-- Start of Text passage --

Evans, 265 Ga. at 336; see Unif. Sup. Ct. R. 33.12.
Wharton, 266 Ga. at 558.
Pope v. State, 256 Ga. 195, 210 (345 SE2d 831) (1986).
Standards Relating to Pleas of Guilty § 1.7 commentary.
See Germany, 245 Ga. at 328.
See, e.g., Woody v. State, 229 Ga. App. 823 (494 SE2d 685) (1997) (stamped words above judge’s signature provide no basis for an appellate court to ascertain whether the trial court abused its discretion in refusing to allow the withdrawal of guilty plea where there is no transcript of hearings); Payne v. State, 217 Ga. App. 386 (460 SE2d 297) (1995) (form that accused signed at arraignment fails to establish that he knowingly or intelligently waived constitutional right to a trial by jury); Smith v. State, 213 Ga. App. 536 (445 SE2d 341) (1994) (judgment reversed when no transcript or inquiry appears on the record to show that factual basis existed for the guilty plea).
Dissenting Opinion
dissenting.

-- End of Text passage --
-- Start of Supplied entries --

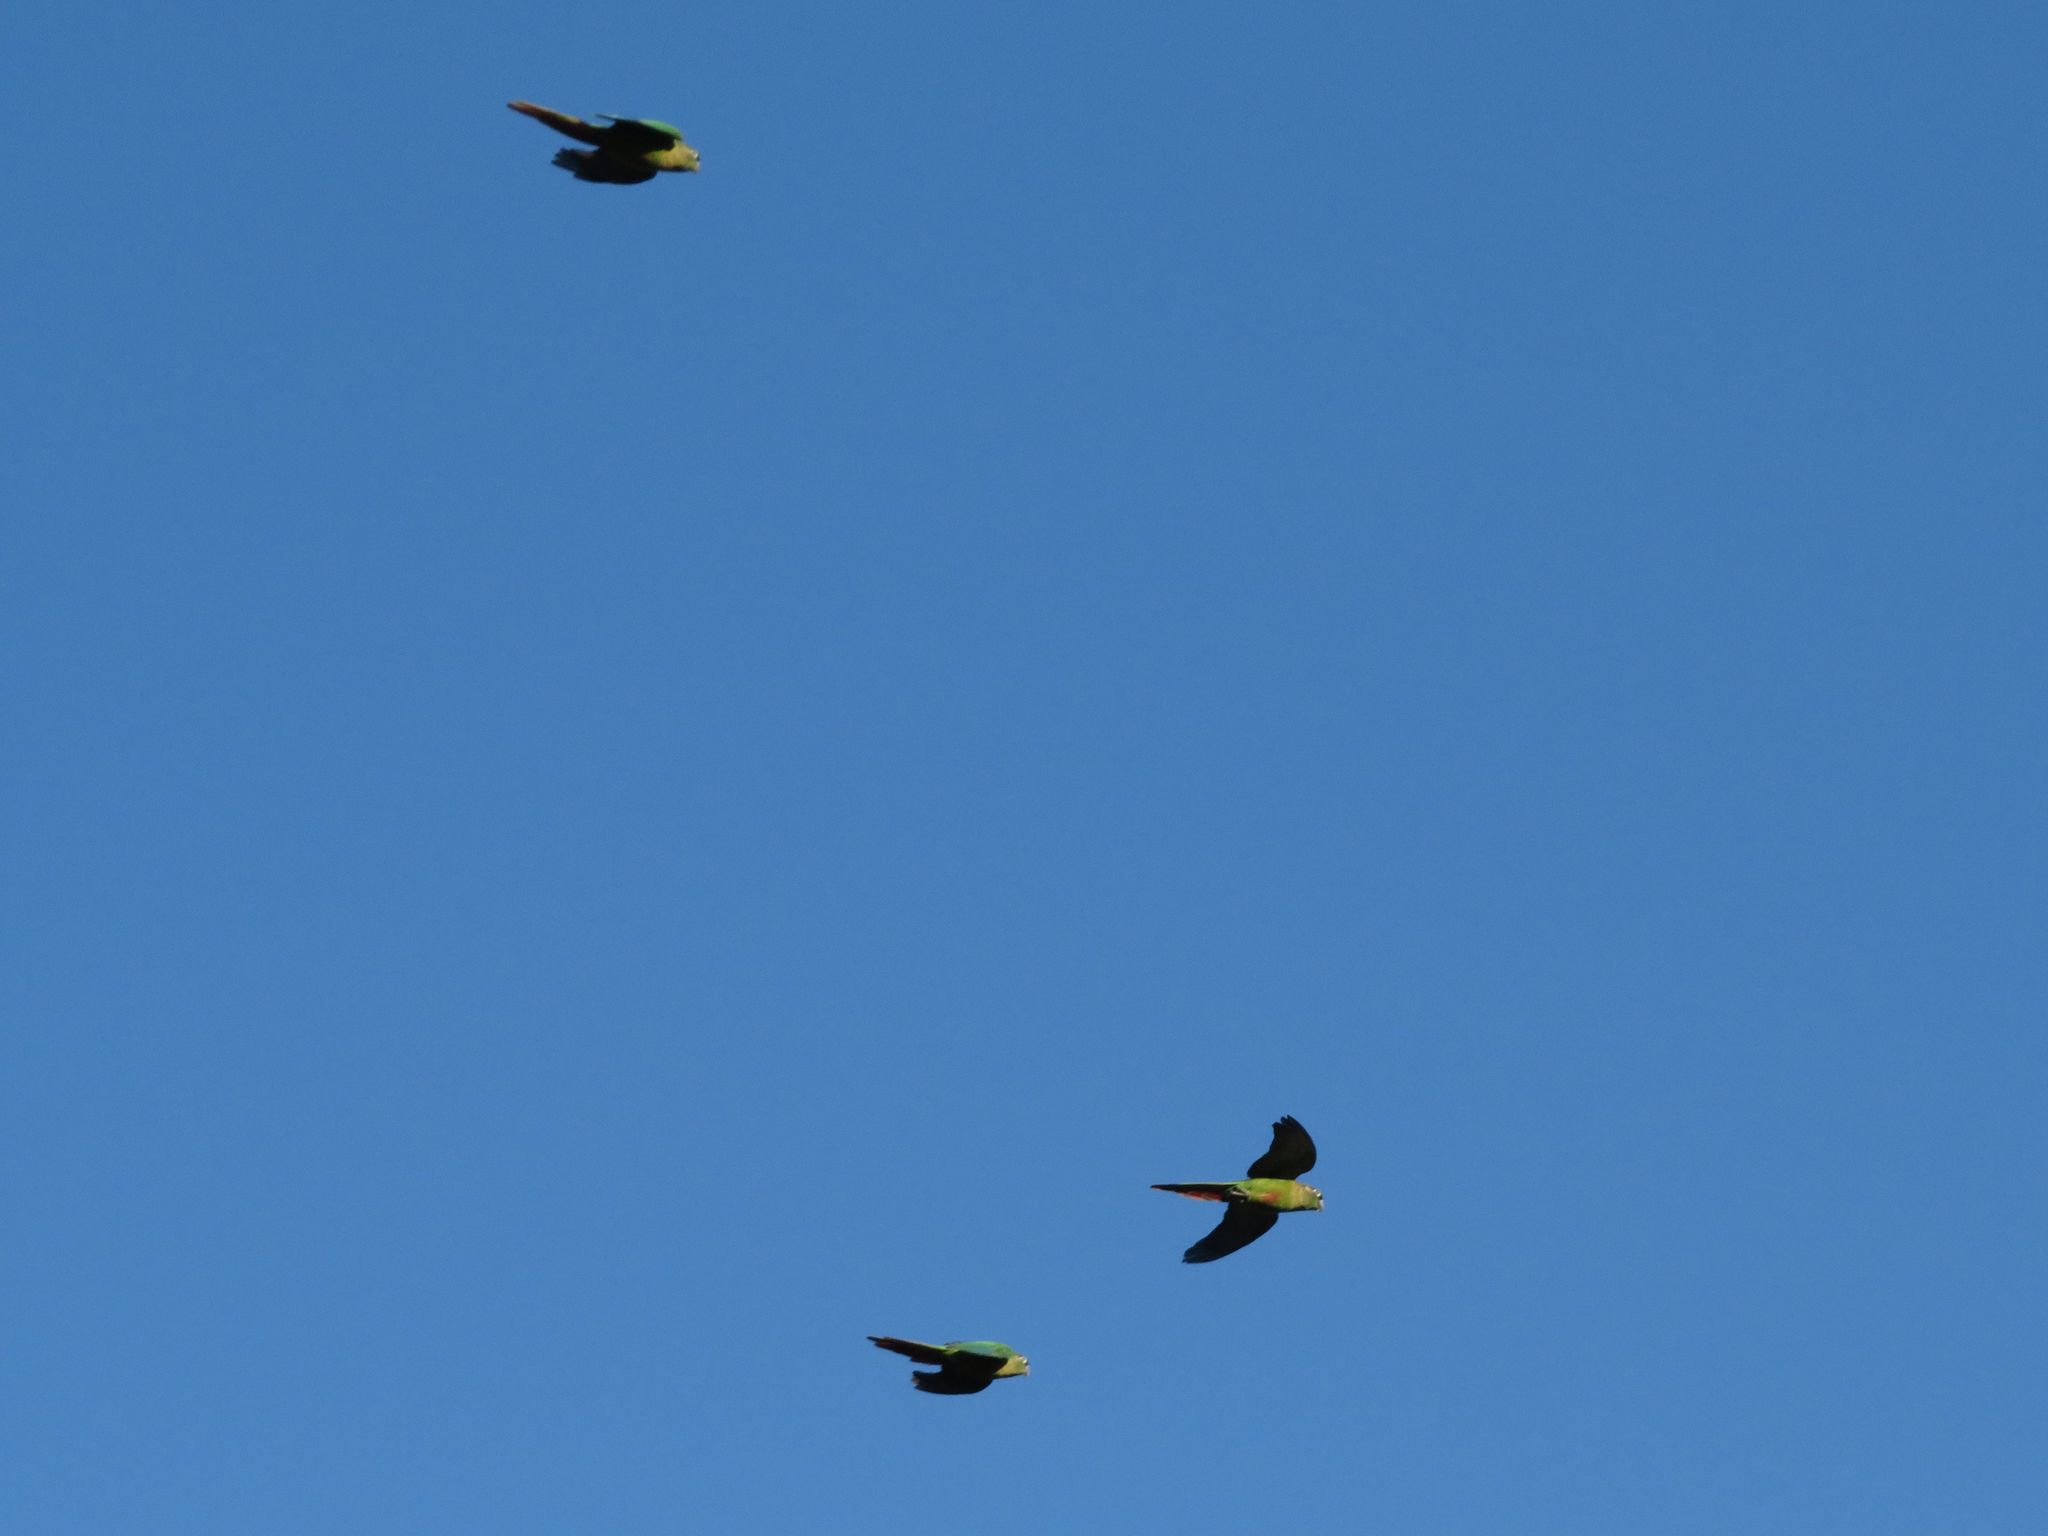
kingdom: Animalia
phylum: Chordata
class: Aves
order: Psittaciformes
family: Psittacidae
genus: Pyrrhura
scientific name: Pyrrhura frontalis
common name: Maroon-bellied parakeet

-- End of Supplied entries --

#### Tasks to carry out
- a) List every case named in the legal citations in the form "[Name] v. State."
- b) Carry on the legal citations from where they stop, beginning the dissenting opinion.
The records have no connection to the text.

#### Answers to the problems
- a) Pope v. State, Woody v. State, Payne v. State, Smith v. State

- b)
I respectfully dissent to the majority’s opinion. The state court acted in uncontroverted compliance with Uniform State Court Rule 33.11 in the proceedings surrounding the entry of King’s guilty plea. Thus, this is not an instance where there is only a “silent record” from which waiver is being presumed so as to render it constitutionally infirm under Boykin v. Alabama, 395 U. S. 238 (89 SC 1709, 23 LE2d 274) (1969). Rather, the record of King’s guilty plea followed the procedure which was promulgated by the Council of State Court Judges and approved by this Court in 1985. The majority, relying solely on comments made during ABA proceedings in 1968, asserts that the procedure we approved in Rule 33.11 was actually only a temporary measure and that the Rule must be corrected instanter by an exercise of our inherent power. I disagree with the majority that the history of Rule 33.11 in Georgia reflects that its implementation was solely for temporary purposes: there is no indication that the ABA’s concerns about the standard of recording facilities available in 1968 played any role in our approval in 1985 of different recording requirements between the superior and state courts regarding guilty plea proceedings. Indeed, the “temporary” nature of the rule is irrelevant since there is no question that the state court recording requirement in Rule 33.11 complies as completely with the constitutional standards for the entry of guilty pleas now as it did in 1985 when this Court approved it.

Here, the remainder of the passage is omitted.